Maanasa Mendu, 13, of Mason, Ohio, has created a device which she hopes will harness wind power making it a globally applicable energy source. After learning that wind power only produces four percent of America’s energy, Maanasa, an eighth-grade student at Mason Middle School, entered the Young Scientist Challenge believing her invention can provide electricity to the world in an eco-friendly and cost-effective manner.

Rohit Mital, 13, of Rochester Hills, Michigan, wants to eliminate untimely deaths due to air pollution. An eighth-grade student at West Middle School, he has invented a device to control pollution from diesel automobiles by optimizing particular filters. The young innovator discovered that his invention can reduce particulate matter thereby saving lives across the globe, and also conserve energy by saving 250 million gallons of fuel per year.

Rohan Wagh, 14, of Portland, Oregon, is desirous of eliminating energy poverty in developing countries. An eighth-grader at Stoller Middle School, his method increases the efficiency of a microbial fuel cell. Rohan believes his invention which is compact and requires minimum maintenance can be used effectively all over the world.

The other finalists are: Amelia Day, Sara Makboul, Will Paschal, Sofia Tomov, and Kaien Yang. All 10 – six girls and four boys – were afforded an opportunity to work one-on-one with a renowned 3M Scientist during a summer mentorship program. Each student receives $1,000 and an expense-paid trip to the 3M headquarters to participate in the final competition.

The Young Scientist Challenge is the nation’s premier science competition for students in grades 5 through 8. It has turned scores of young people across the nation into innovators while enhancing science exploration and honing communication skills. The goal is “to foster a new generation of American scientists at an age when interest in science generally declines”. Students are encouraged to think out of the box, to come up with innovative ideas and solutions for tomorrow’s challenges.

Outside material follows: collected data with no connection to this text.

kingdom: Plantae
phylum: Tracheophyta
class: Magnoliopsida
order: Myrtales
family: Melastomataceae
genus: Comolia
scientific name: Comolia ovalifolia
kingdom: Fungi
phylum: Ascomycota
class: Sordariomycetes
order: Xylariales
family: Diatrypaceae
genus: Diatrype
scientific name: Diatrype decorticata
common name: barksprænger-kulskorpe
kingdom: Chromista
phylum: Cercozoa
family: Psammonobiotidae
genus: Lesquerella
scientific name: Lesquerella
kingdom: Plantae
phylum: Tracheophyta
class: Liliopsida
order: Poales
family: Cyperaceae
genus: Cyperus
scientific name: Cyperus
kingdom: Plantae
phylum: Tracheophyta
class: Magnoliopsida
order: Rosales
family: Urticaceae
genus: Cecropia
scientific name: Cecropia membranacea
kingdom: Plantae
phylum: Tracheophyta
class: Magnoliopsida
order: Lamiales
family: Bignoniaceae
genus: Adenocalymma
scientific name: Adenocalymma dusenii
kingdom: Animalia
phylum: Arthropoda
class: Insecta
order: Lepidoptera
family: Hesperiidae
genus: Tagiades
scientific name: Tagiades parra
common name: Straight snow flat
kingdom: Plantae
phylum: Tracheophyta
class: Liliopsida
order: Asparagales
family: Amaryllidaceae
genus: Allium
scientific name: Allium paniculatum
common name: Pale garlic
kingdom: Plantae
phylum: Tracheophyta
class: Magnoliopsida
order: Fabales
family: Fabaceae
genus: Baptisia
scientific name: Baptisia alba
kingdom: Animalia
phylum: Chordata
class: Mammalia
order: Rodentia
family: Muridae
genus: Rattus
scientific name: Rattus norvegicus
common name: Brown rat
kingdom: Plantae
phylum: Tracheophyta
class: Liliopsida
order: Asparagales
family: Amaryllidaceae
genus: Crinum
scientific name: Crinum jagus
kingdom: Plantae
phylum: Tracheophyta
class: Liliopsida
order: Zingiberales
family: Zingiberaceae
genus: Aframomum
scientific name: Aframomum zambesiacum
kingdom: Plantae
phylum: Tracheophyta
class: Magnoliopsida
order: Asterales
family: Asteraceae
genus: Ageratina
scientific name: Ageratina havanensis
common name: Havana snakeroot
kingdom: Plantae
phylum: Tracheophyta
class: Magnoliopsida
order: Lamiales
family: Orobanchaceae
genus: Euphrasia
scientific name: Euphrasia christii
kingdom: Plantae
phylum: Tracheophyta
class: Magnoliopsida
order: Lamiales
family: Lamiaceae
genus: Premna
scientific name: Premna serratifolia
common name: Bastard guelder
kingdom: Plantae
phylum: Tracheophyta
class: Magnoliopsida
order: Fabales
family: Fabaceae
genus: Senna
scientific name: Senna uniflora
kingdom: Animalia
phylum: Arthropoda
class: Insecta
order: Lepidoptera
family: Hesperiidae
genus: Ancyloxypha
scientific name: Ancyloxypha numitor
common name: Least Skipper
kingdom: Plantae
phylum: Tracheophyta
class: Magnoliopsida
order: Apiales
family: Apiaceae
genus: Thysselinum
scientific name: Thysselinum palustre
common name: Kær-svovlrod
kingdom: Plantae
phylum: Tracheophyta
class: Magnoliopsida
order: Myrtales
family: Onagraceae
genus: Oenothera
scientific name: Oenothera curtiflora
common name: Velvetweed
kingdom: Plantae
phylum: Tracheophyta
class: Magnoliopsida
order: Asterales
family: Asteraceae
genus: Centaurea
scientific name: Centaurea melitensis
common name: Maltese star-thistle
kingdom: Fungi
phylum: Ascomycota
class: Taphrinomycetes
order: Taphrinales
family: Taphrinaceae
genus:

“At 3M, we know the importance of encouraging ‘next-gen’ scientific thinkers who will invent new ways to solve the issues our customers face everyday – from keeping workers safe on the job to addressing global issues like access to clean water”, said Jon Lindekugel, senior vice president for Business Development and Marketing Sales at 3M, in a statement. “Through 3M’s summer mentorship with the finalists, we’re excited to hear their fresh ideas and to provide guidance through the scientific process as their projects move from concept to reality”.

Bill Goodwyn, president and CEO of Discovery Education, notes, “The Young Scientist Challenge brings the magic of science to life for young people everywhere – enhancing science exploration nationwide, and helping to develop the communication, critical thinking, and problem solving skills today’s students need for success beyond the classroom”.